As you read through these passages, I've presented here, no where do we see where we should "dump" or "vent" all of our problems or troubles on anyone else, for any reason. Instead we are told to not worry, to pray, to give thanks to God, to make our requests known to God. *Believing that He is able to help us through whatever problem or issue we have, no matter whether it is a huge problem that is overwhelming us, or a small problem. When we decide to complain to others or even to God, we are saying in effect that all of our focus is on ourselves, are wants, desires, and needs. We close out others who may be hurting or in more difficult situations than we are.

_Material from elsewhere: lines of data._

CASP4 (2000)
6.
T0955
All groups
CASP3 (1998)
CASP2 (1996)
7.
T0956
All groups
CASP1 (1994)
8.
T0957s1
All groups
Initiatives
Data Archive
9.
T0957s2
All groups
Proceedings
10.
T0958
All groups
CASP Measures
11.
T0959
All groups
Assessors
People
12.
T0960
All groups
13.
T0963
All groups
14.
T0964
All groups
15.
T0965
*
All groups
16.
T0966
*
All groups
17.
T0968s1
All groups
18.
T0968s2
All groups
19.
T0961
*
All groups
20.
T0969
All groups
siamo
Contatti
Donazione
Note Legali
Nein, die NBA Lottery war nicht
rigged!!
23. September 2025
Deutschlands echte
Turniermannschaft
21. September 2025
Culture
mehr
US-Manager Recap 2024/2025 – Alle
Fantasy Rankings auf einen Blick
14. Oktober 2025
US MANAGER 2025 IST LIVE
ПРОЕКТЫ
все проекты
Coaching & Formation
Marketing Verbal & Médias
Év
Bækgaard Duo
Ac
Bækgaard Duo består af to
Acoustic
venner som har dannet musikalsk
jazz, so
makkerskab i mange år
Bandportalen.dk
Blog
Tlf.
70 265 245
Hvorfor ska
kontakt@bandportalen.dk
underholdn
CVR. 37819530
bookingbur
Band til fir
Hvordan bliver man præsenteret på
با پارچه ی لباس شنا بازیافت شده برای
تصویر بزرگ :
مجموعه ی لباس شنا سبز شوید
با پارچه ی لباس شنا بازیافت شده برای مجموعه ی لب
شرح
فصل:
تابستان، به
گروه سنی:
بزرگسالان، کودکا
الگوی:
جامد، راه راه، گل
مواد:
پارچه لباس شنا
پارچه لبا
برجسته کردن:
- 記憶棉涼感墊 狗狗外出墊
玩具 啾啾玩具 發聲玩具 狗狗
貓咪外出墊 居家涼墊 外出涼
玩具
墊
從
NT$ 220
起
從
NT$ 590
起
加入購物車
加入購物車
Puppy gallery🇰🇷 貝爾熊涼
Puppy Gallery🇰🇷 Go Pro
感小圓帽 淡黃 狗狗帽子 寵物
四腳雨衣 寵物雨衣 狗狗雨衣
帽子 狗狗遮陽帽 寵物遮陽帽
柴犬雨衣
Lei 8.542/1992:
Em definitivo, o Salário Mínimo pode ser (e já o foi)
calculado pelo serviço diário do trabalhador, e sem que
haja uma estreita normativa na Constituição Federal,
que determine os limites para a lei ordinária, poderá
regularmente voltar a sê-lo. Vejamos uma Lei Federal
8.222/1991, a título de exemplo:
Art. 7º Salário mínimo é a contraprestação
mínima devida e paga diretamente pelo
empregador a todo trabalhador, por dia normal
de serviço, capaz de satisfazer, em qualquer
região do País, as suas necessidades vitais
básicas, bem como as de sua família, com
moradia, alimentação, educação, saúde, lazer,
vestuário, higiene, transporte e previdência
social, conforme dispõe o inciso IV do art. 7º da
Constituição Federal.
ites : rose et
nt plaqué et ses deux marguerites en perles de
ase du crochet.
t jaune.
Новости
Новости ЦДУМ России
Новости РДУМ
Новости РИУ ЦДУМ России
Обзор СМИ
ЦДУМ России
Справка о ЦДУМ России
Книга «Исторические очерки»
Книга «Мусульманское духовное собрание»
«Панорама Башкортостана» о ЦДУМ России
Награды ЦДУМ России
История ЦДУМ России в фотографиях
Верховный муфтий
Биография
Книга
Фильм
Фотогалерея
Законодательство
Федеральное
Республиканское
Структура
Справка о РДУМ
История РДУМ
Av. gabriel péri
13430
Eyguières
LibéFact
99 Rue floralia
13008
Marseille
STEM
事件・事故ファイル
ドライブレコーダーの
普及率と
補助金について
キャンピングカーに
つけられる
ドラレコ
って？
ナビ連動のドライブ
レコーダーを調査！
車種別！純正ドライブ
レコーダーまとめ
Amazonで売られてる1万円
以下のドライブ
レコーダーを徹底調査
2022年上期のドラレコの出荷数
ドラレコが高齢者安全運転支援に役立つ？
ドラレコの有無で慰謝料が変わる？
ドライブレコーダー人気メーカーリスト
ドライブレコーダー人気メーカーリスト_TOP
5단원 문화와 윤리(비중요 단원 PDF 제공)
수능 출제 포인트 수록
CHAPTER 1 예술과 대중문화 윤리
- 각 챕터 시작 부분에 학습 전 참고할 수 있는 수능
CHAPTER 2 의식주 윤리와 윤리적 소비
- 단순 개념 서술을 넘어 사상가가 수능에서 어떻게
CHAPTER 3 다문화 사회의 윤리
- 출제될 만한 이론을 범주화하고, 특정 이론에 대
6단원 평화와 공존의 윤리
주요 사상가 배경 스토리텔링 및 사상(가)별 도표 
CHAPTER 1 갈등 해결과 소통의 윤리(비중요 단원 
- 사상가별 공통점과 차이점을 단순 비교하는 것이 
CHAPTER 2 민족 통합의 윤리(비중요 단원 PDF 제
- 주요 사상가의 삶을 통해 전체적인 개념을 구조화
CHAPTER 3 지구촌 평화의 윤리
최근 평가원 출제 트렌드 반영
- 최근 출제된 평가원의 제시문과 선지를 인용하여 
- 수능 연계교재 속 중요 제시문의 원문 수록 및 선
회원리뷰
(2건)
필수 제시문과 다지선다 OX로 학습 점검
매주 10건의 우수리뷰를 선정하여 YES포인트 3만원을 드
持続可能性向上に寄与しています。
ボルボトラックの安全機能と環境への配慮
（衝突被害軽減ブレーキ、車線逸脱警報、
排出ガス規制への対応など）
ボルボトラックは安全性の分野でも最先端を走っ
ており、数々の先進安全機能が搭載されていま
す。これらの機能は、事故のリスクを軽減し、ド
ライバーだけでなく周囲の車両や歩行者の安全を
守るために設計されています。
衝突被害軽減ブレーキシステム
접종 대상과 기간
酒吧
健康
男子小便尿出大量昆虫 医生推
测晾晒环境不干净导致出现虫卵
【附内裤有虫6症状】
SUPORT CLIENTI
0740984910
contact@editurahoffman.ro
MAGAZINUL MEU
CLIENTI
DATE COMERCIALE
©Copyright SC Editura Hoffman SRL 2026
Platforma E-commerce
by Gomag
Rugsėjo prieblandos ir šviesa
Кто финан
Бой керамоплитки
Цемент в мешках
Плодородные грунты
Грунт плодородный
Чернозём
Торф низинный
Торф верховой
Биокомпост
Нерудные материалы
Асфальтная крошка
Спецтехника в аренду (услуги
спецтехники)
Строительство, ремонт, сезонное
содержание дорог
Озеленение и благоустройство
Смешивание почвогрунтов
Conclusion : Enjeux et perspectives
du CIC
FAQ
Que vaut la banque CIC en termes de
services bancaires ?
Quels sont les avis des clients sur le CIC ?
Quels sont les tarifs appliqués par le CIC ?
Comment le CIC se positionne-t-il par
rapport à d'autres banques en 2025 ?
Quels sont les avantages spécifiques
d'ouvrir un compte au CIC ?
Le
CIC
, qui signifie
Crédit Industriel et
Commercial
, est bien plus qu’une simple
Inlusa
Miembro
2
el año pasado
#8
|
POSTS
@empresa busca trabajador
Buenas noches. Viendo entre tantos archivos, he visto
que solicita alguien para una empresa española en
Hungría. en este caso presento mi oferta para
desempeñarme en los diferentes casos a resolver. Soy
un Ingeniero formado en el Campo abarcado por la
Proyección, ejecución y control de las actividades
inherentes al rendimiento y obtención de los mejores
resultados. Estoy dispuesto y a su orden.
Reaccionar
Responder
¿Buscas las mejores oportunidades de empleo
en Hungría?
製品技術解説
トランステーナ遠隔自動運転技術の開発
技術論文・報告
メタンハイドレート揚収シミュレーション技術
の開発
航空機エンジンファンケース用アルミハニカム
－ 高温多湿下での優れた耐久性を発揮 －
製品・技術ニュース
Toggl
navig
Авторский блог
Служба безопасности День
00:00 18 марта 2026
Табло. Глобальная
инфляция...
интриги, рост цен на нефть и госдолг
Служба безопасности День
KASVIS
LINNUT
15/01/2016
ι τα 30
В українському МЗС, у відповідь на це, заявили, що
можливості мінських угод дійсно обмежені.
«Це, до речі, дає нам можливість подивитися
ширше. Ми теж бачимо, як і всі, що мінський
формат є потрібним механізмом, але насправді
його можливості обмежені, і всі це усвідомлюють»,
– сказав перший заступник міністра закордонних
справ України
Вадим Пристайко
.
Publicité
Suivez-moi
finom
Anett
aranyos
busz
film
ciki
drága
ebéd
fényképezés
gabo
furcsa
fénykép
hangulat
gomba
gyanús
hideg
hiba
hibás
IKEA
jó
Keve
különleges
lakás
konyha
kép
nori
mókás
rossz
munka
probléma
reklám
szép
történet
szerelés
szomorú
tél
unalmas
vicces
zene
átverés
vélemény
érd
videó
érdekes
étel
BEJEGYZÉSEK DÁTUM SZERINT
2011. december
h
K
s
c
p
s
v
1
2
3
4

Also when Christians especially, complain or vent repeatedly, not only is the personal testimony lost, but we are placing our own problems and trials above all of the good things that God has given us.
God reminds us to focus on things that are pleasant and things that are good, and of good report, He also tells us to be careful that when we speak to others we don't fill their ears with corruption.
Christians are supposed to be tenderhearted, forgiving, but also encouraging to others. We are even told to put away wrath, anger, clamour and evil speaking.
Is it not hard to agree that continual complaining or venting is wearing to not only those we are complaining to, but also ourselves.
We harm our relationships when we continually are ungrateful, unthankful, and filled with a complaining, "I need to vent, right now type attitude". We make others want to avoid us as often as possible.
Our friends, spouses and loved ones, may really care about us, and really love us. But when we continuously, vent and or have a bad attitude, we push others away.
There is a difference between venting/complaining attitude, and communication.
Every married couple needs communication, every relationship needs communication.
Communication is not one party "venting" or "complaining" repeatedly about every little thing.
Communication is not taking another for granted; it is also not placing our ability to be happy or content on someone else's shoulders. When we do that we create for ourselves and everyone else around us a very unpleasant environment. It also ensures that one day, we will look around and no one will be listening.
With our own words we build our relationships or we tear them down. The difference between complaining/venting, and communication, is this communication considers those who will be listening, and also takes time to listen.
Not listening, or hearing another's point of view, then complaining on a regular bases leads to a gradual breakdown in relationships.
Finally if you are a Christian who has taken up this horrible "venting, complaining" attitude, thinking only to relieve your own self of whatever grief or strife you've found each day. Stop and reflect on the scriptural references above, but also read and study what the Bible has to say about our speech, I highly recommend you begin with the book of Proverbs.
Just as too much venting/complaining may cause problems in our relationships, even destroy many relationships, kind and encouraging words, build relationships.
Good relationships are built over a period of time. Godly relationships require time, and commitment to the will of God. It also requires that we take time to "hear" what God has already told us in scripture concerning our communication.